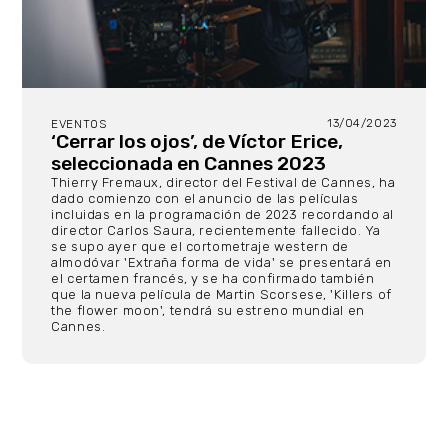
13/04/2023
EVENTOS
‘Cerrar los ojos’, de Víctor Erice,
seleccionada en Cannes 2023
Thierry Fremaux, director del Festival de Cannes, ha
dado comienzo con el anuncio de las películas
incluidas en la programación de 2023 recordando al
director Carlos Saura, recientemente fallecido. Ya
se supo ayer que el cortometraje western de
almodóvar 'Extraña forma de vida' se presentará en
el certamen francés, y se ha confirmado también
que la nueva película de Martin Scorsese, 'Killers of
the flower moon', tendrá su estreno mundial en
Cannes.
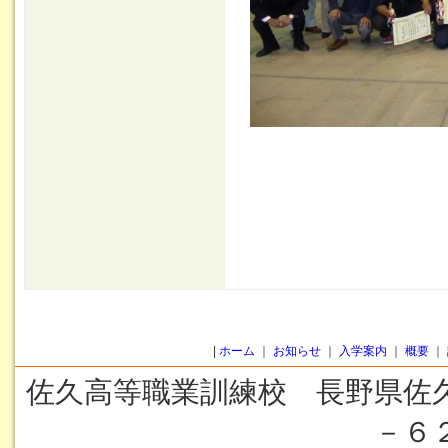
佐久高等職
|
ホーム
｜
お知らせ
｜
入学案内
｜
概要
｜
佐久高等職業訓練校 長野県佐
－６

**********

▶ TASK DESCRIPTION
Please reproduce the text from every record above, line for line and unchanged, leaving the pictures out of your answer.

▶ ANSWER
13/04/2023
EVENTOS
‘Cerrar los ojos’, de Víctor Erice,
seleccionada en Cannes 2023
Thierry Fremaux, director del Festival de Cannes, ha
dado comienzo con el anuncio de las películas
incluidas en la programación de 2023 recordando al
director Carlos Saura, recientemente fallecido. Ya
se supo ayer que el cortometraje western de
almodóvar 'Extraña forma de vida' se presentará en
el certamen francés, y se ha confirmado también
que la nueva película de Martin Scorsese, 'Killers of
the flower moon', tendrá su estreno mundial en
Cannes.
佐久高等職
|
ホーム
｜
お知らせ
｜
入学案内
｜
概要
｜
佐久高等職業訓練校 長野県佐
－６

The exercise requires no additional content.